A few months ago I was helping a student figure out the different ways to visualize Goodreads book ratings. The data lent itself to a particular style of visualization, but after that conversation was over, I promised myself I'd take another crack at it.
This article describes the data, the approaches I took to the data, and three methods - each with a different workbook embedded. Each workbook starts with an explanation of how the data is organized, and if I had to manipulate the data, how I did it.
The subsequent pages show the different visualizations (vizzes) I created with each method, along with the type of chart and my goal in using that chart type. I also used examples to highlight how the reader should/can approach the viz.
I wanted a relatively small set of data and I wanted to work quickly, so I manually pulled the ratings for the top 25 Forbidden Books on this Goodreads list. The data included the book title, author, and number of reviewers who marked the book 5-star, 4-star, 3-star, 2-star and 1-star.
As I recall, this was the approach we settled on last fall - the simplest and most direct way to show this data. Each book is displayed with its star rating, shown in percent and in count of reviewers. I created three different charts to show this data: a lollipop, an area chart and a bunch of pie charts.
This method was inspired by a project I'd done in school, something I called the Malaria Playground. It was designed to show the percent of children (as a number) with and without Malaria on any given playground in Africa, with the dates selected by the viewer.
I wasn't satisfied with the way this looked, and I eventually found a different way to show this. In this second example, rather than list the numbers of children with and without Malaria, I showed a field of 100 children shapes and color-coded the icons for kids with and without Malaria.
Method 2 takes a few liberties with the data. I wanted to look at the percentages of votes differently. Instead of seeing a pie chart (or a stacked bar chart) that showed proportion, I thought it might be different to see the proportion based on the field of 100, just like my second Malaria viz.

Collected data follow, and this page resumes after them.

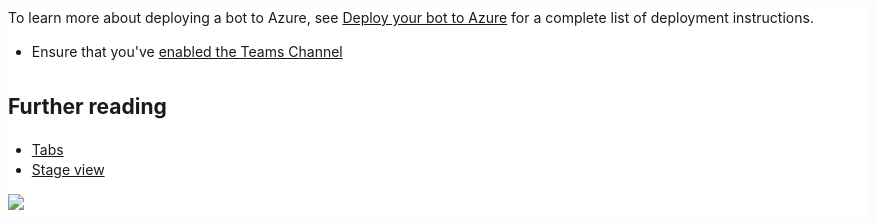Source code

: To learn more about deploying a bot to Azure, see [Deploy your bot to Azure](https://aka.ms/azuredeployment) for a complete list of deployment instructions.
- Ensure that you've [enabled the Teams Channel](https://docs.microsoft.com/azure/bot-service/channel-connect-teams?view=azure-bot-service-4.0)

## Further reading

- [Tabs](https://learn.microsoft.com/microsoftteams/platform/tabs/what-are-tabs)
- [Stage view](https://learn.microsoft.com/microsoftteams/platform/tabs/tabs-link-unfurling#stage-view)

<img src="https://pnptelemetry.azurewebsites.net/microsoft-teams-samples/samples/tab-stage-view-nodejs" />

So if 5-star ratings account for 31% of the total reviews of a book, in a field of 100, 31 of the 100 stars are color-coded as 5-star ratings. Each of the chart types in this workbook tell different stories about percentage of reviews for the different books.
Method 3 takes radical liberties with the original data set - and from the resulting charts you can see quite a different story than in the other two methods.
The data for this method is based on the population of reviewers for each book, with each mark representing 1000 reviewers.
Was this a good use of time? Certainly - I found new ways to show simple data, but it took a fair amount of data manipulation in Excel. Is it a better way? It really depends on the intent and the audience. I don't want to make it harder to understand, and method 3 runs that risk - but what I learned could change how I approach other analyses, and for that this was worth every minute of my time.